Priming is incredibly helpful when:
- You’re running long prompt sessions
- You want to ensure tone consistency
- You’re using AI to draft branded materials
Self-Consistency
AI sometimes gives slightly different answers each time. So instead of trusting the first response, try self-consistency: ask the same question multiple times and compare the answers.
Instead of one answer, you run the prompt five times, gather all responses, and select the answer that appears most often.
This essentially means more data = more confidence on the answer given. It reduces random hallucinations and improves reliability, especially in reasoning or complex analysis tasks.
Meta Prompting
Ever feel stuck trying to phrase your prompt just right? Ask the AI to help you. Meta-prompting is prompting the AI to help you improve your prompt. It’s like getting writing help from the AI before even asking your actual question.
Example:
“Improve this prompt for clarity and tone: ‘Write about our product.'”
Essentially, you’re using the model’s language capabilities to bootstrap better instructions. Meta-prompting is great for beginners and pros alike. It saves time, clarifies your intent, and improves output quality. This accelerates prompt development and helps you find the right tone and structure.

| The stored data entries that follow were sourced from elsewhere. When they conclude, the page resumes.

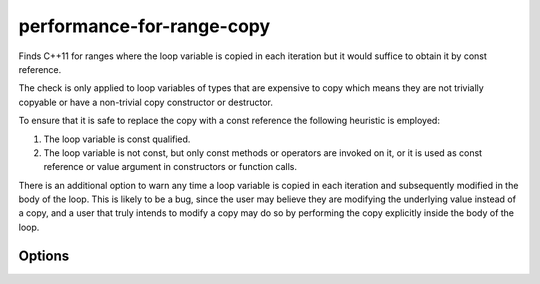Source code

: .. title:: clang-tidy - performance-for-range-copy

performance-for-range-copy
==========================

Finds C++11 for ranges where the loop variable is copied in each iteration but
it would suffice to obtain it by const reference.

The check is only applied to loop variables of types that are expensive to copy
which means they are not trivially copyable or have a non-trivial copy
constructor or destructor.

To ensure that it is safe to replace the copy with a const reference the
following heuristic is employed:

1. The loop variable is const qualified.
2. The loop variable is not const, but only const methods or operators are
   invoked on it, or it is used as const reference or value argument in
   constructors or function calls.

There is an additional option to warn any time a loop variable is copied in each
iteration and subsequently modified in the body of the loop. This is likely to
be a bug, since the user may believe they are modifying the underlying value
instead of a copy, and a user that truly intends to modify a copy may do so by
performing the copy explicitly inside the body of the loop.

Options
-------

.. option:: WarnOnAllAutoCopies

   When `true`, warns on any use of ``auto`` as the type of the range-based for
   loop variable. Default is `false`.

.. option:: WarnOnModificationOfCopiedLoopVariable

   When `true`, warns when the loop variable is copied and subsequently
   modified. This is likely to be a bug. Moving the copy to an explicit copy
   inside of the loop will suppress the warning. Default is `false`.

.. option:: AllowedTypes

   A semicolon-separated list of names of types allowed to be copied in each
   iteration. Regular expressions are accepted, e.g. ``[Rr]ef(erence)?$``
   matches every type with suffix ``Ref``, ``ref``, ``Reference`` and
   ``reference``. The default is empty. If a name in the list contains the
   sequence `::`, it is matched against the qualified type name
   (i.e. ``namespace::Type``), otherwise it is matched against only the
   type name (i.e. ``Type``).
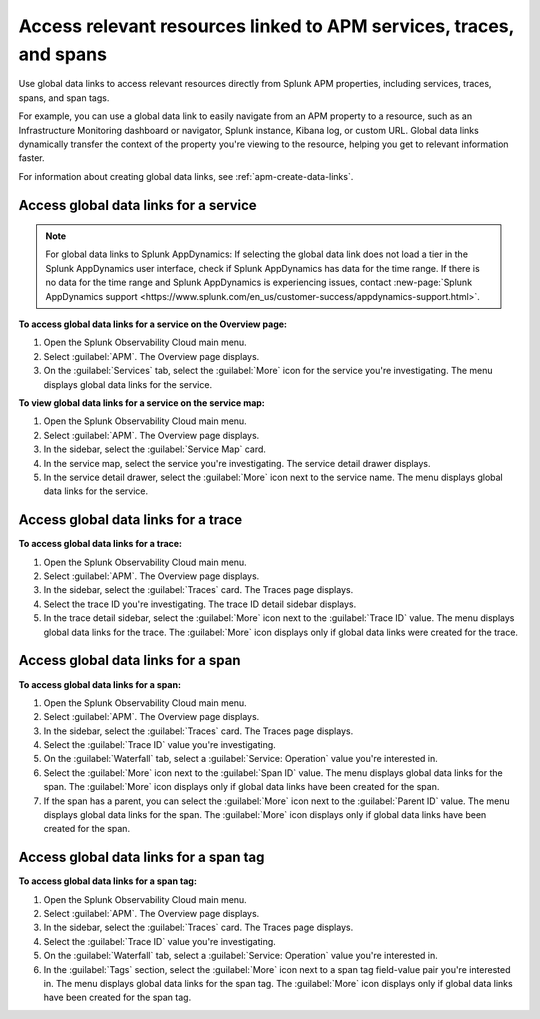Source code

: .. _apm-use-data-links:

**********************************************************************
Access relevant resources linked to APM services, traces, and spans
**********************************************************************

.. meta::
   :description: Get stated with global data links using this scenario. 

Use global data links to access relevant resources directly from Splunk APM properties, including services, traces, spans, and span tags.

For example, you can use a global data link to easily navigate from an APM property to a resource, such as an Infrastructure Monitoring dashboard or navigator, Splunk instance, Kibana log, or custom URL. Global data links dynamically transfer the context of the property you're viewing to the resource, helping you get to relevant information faster.

For information about creating global data links, see :ref:`apm-create-data-links`.

.. _apm-access-gdl-service:

Access global data links for a service
=========================================

.. note::
    For global data links to Splunk AppDynamics: If selecting the global data link does not load a tier in the Splunk AppDynamics user interface, check if Splunk AppDynamics has data for the time range. If there is no data for the time range and Splunk AppDynamics is experiencing issues, contact  :new-page:`Splunk AppDynamics support <https://www.splunk.com/en_us/customer-success/appdynamics-support.html>`.

**To access global data links for a service on the Overview page:**

#. Open the Splunk Observability Cloud main menu.

#. Select :guilabel:`APM`. The Overview page displays.

#. On the :guilabel:`Services` tab, select the :guilabel:`More` icon for the service you're investigating. The menu displays global data links for the service.

**To view global data links for a service on the service map:**

#. Open the Splunk Observability Cloud main menu.

#. Select :guilabel:`APM`. The Overview page displays.

#. In the sidebar, select the :guilabel:`Service Map` card. 

#. In the service map, select the service you're investigating. The service detail drawer displays.

#. In the service detail drawer, select the :guilabel:`More` icon next to the service name. The menu displays global data links for the service.

Access global data links for a trace
=======================================

**To access global data links for a trace:**

#. Open the Splunk Observability Cloud main menu.

#. Select :guilabel:`APM`. The Overview page displays.

#. In the sidebar, select the :guilabel:`Traces` card. The Traces page displays.

#. Select the trace ID you're investigating. The trace ID detail sidebar displays.

#. In the trace detail sidebar, select the :guilabel:`More` icon next to the :guilabel:`Trace ID` value. The menu displays global data links for the trace. The :guilabel:`More` icon displays only if global data links were created for the trace.


Access global data links for a span
======================================

**To access global data links for a span:**

#. Open the Splunk Observability Cloud main menu.

#. Select :guilabel:`APM`. The Overview page displays.

#. In the sidebar, select the :guilabel:`Traces` card. The Traces page displays.

#. Select the :guilabel:`Trace ID` value you're investigating.

#. On the :guilabel:`Waterfall` tab, select a :guilabel:`Service: Operation` value you're interested in.

#. Select the :guilabel:`More` icon next to the :guilabel:`Span ID` value. The menu displays global data links for the span. The :guilabel:`More` icon displays only if global data links have been created for the span.

#. If the span has a parent, you can select the :guilabel:`More` icon next to the :guilabel:`Parent ID` value. The menu displays global data links for the span. The :guilabel:`More` icon displays only if global data links have been created for the span.


Access global data links for a span tag
==========================================

**To access global data links for a span tag:**

#. Open the Splunk Observability Cloud main menu.

#. Select :guilabel:`APM`. The Overview page displays.

#. In the sidebar, select the :guilabel:`Traces` card. The Traces page displays.

#. Select the :guilabel:`Trace ID` value you're investigating.

#. On the :guilabel:`Waterfall` tab, select a :guilabel:`Service: Operation` value you're interested in.

#. In the :guilabel:`Tags` section, select the :guilabel:`More` icon next to a span tag field-value pair you're interested in. The menu displays global data links for the span tag. The :guilabel:`More` icon displays only if global data links have been created for the span tag.
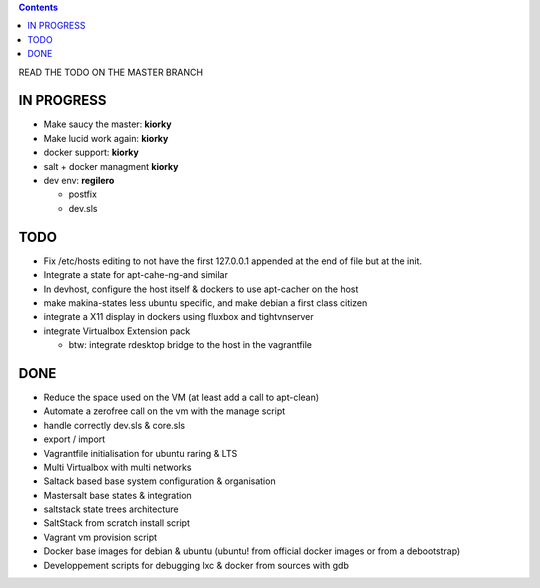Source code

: .. contents::
READ THE TODO ON THE MASTER BRANCH

IN PROGRESS
===========
* Make saucy the master: **kiorky**

* Make lucid work again: **kiorky**

* docker support: **kiorky**

* salt + docker managment **kiorky**

* dev env: **regilero**

  * postfix
  * dev.sls
    

TODO
====
* Fix /etc/hosts editing to not have the first 127.0.0.1 appended at the end of file but at the init.

* Integrate a state for apt-cahe-ng-and similar

* In devhost, configure the host itself & dockers to use apt-cacher on the host
 
* make makina-states less ubuntu specific, and make debian a first class citizen

* integrate a X11 display in dockers using fluxbox and tightvnserver

* integrate Virtualbox Extension pack

  * btw: integrate rdesktop bridge to the host in the vagrantfile

DONE
====
* Reduce the space used on the VM (at least add a call to apt-clean)
* Automate a zerofree call on the vm with the manage script
* handle correctly dev.sls & core.sls
* export / import
* Vagrantfile initialisation for ubuntu raring & LTS
* Multi Virtualbox with multi networks
* Saltack based base system configuration & organisation
* Mastersalt base states & integration
* saltstack state trees architecture
* SaltStack from scratch install script
* Vagrant vm provision script
* Docker base images for debian & ubuntu (ubuntu! from official docker images or from a debootstrap)
* Developpement scripts for debugging lxc & docker from sources with gdb
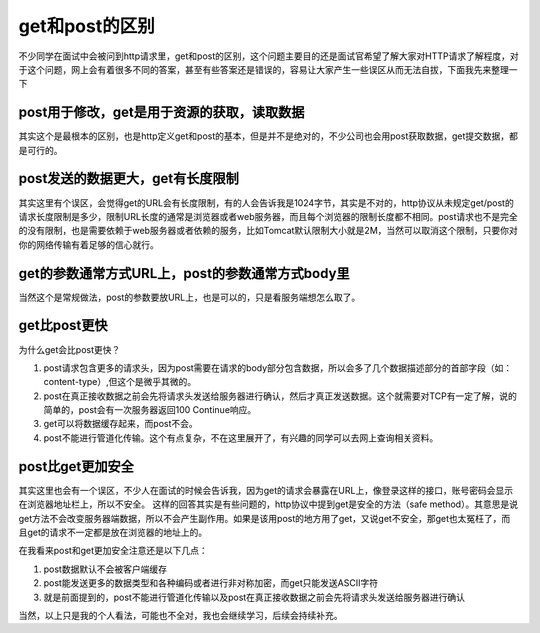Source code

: get和post的区别
=================================================

不少同学在面试中会被问到http请求里，get和post的区别，这个问题主要目的还是面试官希望了解大家对HTTP请求了解程度，对于这个问题，网上会有着很多不同的答案，甚至有些答案还是错误的，容易让大家产生一些误区从而无法自拔，下面我先来整理一下



post用于修改，get是用于资源的获取，读取数据
-----------------------------------------------

其实这个是最根本的区别，也是http定义get和post的基本，但是并不是绝对的，不少公司也会用post获取数据，get提交数据，都是可行的。


post发送的数据更大，get有长度限制
----------------------------------------------

其实这里有个误区，会觉得get的URL会有长度限制，有的人会告诉我是1024字节，其实是不对的，http协议从未规定get/post的请求长度限制是多少，限制URL长度的通常是浏览器或者web服务器，而且每个浏览器的限制长度都不相同。post请求也不是完全的没有限制，也是需要依赖于web服务器或者依赖的服务，比如Tomcat默认限制大小就是2M，当然可以取消这个限制，只要你对你的网络传输有着足够的信心就行。

get的参数通常方式URL上，post的参数通常方式body里
---------------------------------------------

当然这个是常规做法，post的参数要放URL上，也是可以的，只是看服务端想怎么取了。


get比post更快
-------------------------------------------------

为什么get会比post更快？

1. post请求包含更多的请求头，因为post需要在请求的body部分包含数据，所以会多了几个数据描述部分的首部字段（如：content-type）,但这个是微乎其微的。
#. post在真正接收数据之前会先将请求头发送给服务器进行确认，然后才真正发送数据。这个就需要对TCP有一定了解，说的简单的，post会有一次服务器返回100 Continue响应。
#. get可以将数据缓存起来，而post不会。
#. post不能进行管道化传输。这个有点复杂，不在这里展开了，有兴趣的同学可以去网上查询相关资料。

post比get更加安全
---------------------------------------------------

其实这里也会有一个误区，不少人在面试的时候会告诉我，因为get的请求会暴露在URL上，像登录这样的接口，账号密码会显示在浏览器地址栏上，所以不安全。
这样的回答其实是有些问题的，http协议中提到get是安全的方法（safe method）。其意思是说get方法不会改变服务器端数据，所以不会产生副作用。如果是该用post的地方用了get，又说get不安全，那get也太冤枉了，而且get的请求不一定都是放在浏览器的地址上的。

在我看来post和get更加安全注意还是以下几点：

1. post数据默认不会被客户端缓存
#. post能发送更多的数据类型和各种编码或者进行非对称加密，而get只能发送ASCII字符
#. 就是前面提到的，post不能进行管道化传输以及post在真正接收数据之前会先将请求头发送给服务器进行确认



当然，以上只是我的个人看法，可能也不全对，我也会继续学习，后续会持续补充。











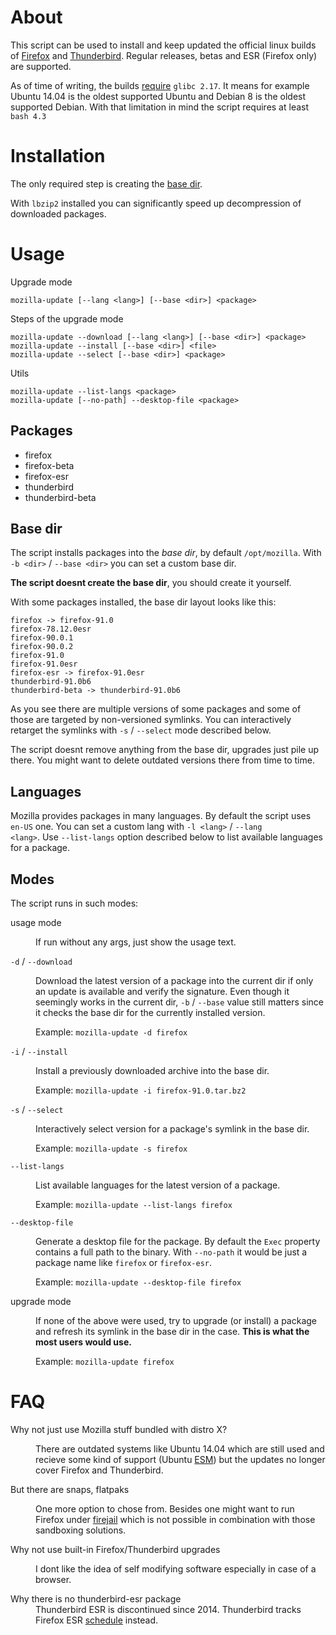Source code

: * About

This script can be used to install and keep updated the official linux
builds of [[https://download-installer.cdn.mozilla.net/pub/firefox/releases/][Firefox]] and [[https://download-installer.cdn.mozilla.net/pub/thunderbird/releases/][Thunderbird]]. Regular releases, betas and ESR
(Firefox only) are supported.

As of time of writing, the builds [[https://www.mozilla.org/en-US/firefox/91.0/system-requirements/][require]] =glibc 2.17=. It means for
example Ubuntu 14.04 is the oldest supported Ubuntu and Debian 8 is
the oldest supported Debian. With that limitation in mind the script
requires at least =bash 4.3=

* Installation

The only required step is creating the [[#base-dir][base dir]].

With =lbzip2= installed you can significantly speed up decompression
of downloaded packages.

* Usage

Upgrade mode

#+begin_example
  mozilla-update [--lang <lang>] [--base <dir>] <package>
#+end_example

Steps of the upgrade mode

#+begin_example
  mozilla-update --download [--lang <lang>] [--base <dir>] <package>
  mozilla-update --install [--base <dir>] <file>
  mozilla-update --select [--base <dir>] <package>
#+end_example

Utils

#+begin_example
  mozilla-update --list-langs <package>
  mozilla-update [--no-path] --desktop-file <package>
#+end_example

** Packages

- firefox
- firefox-beta
- firefox-esr
- thunderbird
- thunderbird-beta

** Base dir

The script installs packages into the /base dir/, by default
=/opt/mozilla=. With =-b <dir>= / =--base <dir>= you can set a custom
base dir.

*The script doesnt create the base dir*, you should create it yourself.

With some packages installed, the base dir layout looks like this:

#+begin_example
  firefox -> firefox-91.0
  firefox-78.12.0esr
  firefox-90.0.1
  firefox-90.0.2
  firefox-91.0
  firefox-91.0esr
  firefox-esr -> firefox-91.0esr
  thunderbird-91.0b6
  thunderbird-beta -> thunderbird-91.0b6
#+end_example

As you see there are multiple versions of some packages and some of
those are targeted by non-versioned symlinks. You can interactively
retarget the symlinks with =-s= / =--select= mode described below.

The script doesnt remove anything from the base dir, upgrades just
pile up there. You might want to delete outdated versions there from
time to time.

** Languages

Mozilla provides packages in many languages. By default the script
uses =en-US= one. You can set a custom lang with =-l <lang>= / =--lang
<lang>=. Use =--list-langs= option described below to list available
languages for a package.

** Modes

The script runs in such modes:

- usage mode :: If run without any args, just show the usage text.

- =-d= / =--download= :: Download the latest version of a package into
  the current dir if only an update is available and verify the
  signature. Even though it seemingly works in the current dir, =-b= /
  =--base= value still matters since it checks the base dir for the
  currently installed version.

  Example: =mozilla-update -d firefox=

- =-i= / =--install= :: Install a previously downloaded archive into
  the base dir.

  Example: =mozilla-update -i firefox-91.0.tar.bz2=

- =-s= / =--select= :: Interactively select version for a package's
  symlink in the base dir.

  Example: =mozilla-update -s firefox=

- =--list-langs= :: List available languages for the latest version of a
  package.

  Example: =mozilla-update --list-langs firefox=

- =--desktop-file= :: Generate a desktop file for the package. By
  default the =Exec= property contains a full path to the binary. With
  =--no-path= it would be just a package name like =firefox= or
  =firefox-esr=.

  Example: =mozilla-update --desktop-file firefox=

- upgrade mode :: If none of the above were used, try to upgrade (or
  install) a package and refresh its symlink in the base dir in the
  case. *This is what the most users would use.*

  Example: =mozilla-update firefox=

* FAQ

- Why not just use Mozilla stuff bundled with distro X? :: There are
  outdated systems like Ubuntu 14.04 which are still used and recieve
  some kind of support (Ubuntu [[https://ubuntu.com/security/esm][ESM]]) but the updates no longer cover
  Firefox and Thunderbird.

- But there are snaps, flatpaks :: One more option to chose
  from. Besides one might want to run Firefox under [[https://github.com/netblue30/firejail][firejail]] which is
  not possible in combination with those sandboxing solutions.

- Why not use built-in Firefox/Thunderbird upgrades :: I dont like the
  idea of self modifying software especially in case of a browser.

- Why there is no thunderbird-esr package :: Thunderbird ESR is
  discontinued since 2014. Thunderbird tracks Firefox ESR [[https://wiki.mozilla.org/Release_Management/Calendar][schedule]]
  instead.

In conclusion, Prompt Engineering is a skill that scales
Prompt engineering isn’t about being perfect, it’s about being intentional. Every well-structured prompt brings you closer to scalable productivity with AI.
Let’s recap how these techniques connect and build on each other:
- You start with manual prompting, then grow into programmatic workflows.
- You refine your inputs through prompt tuning and templates.
- For complex tasks, you break it down using prompt chaining.
- You set context with priming, increase trust with self-consistency, and boost your skills using meta-prompting.
The more you practice, the more natural this becomes.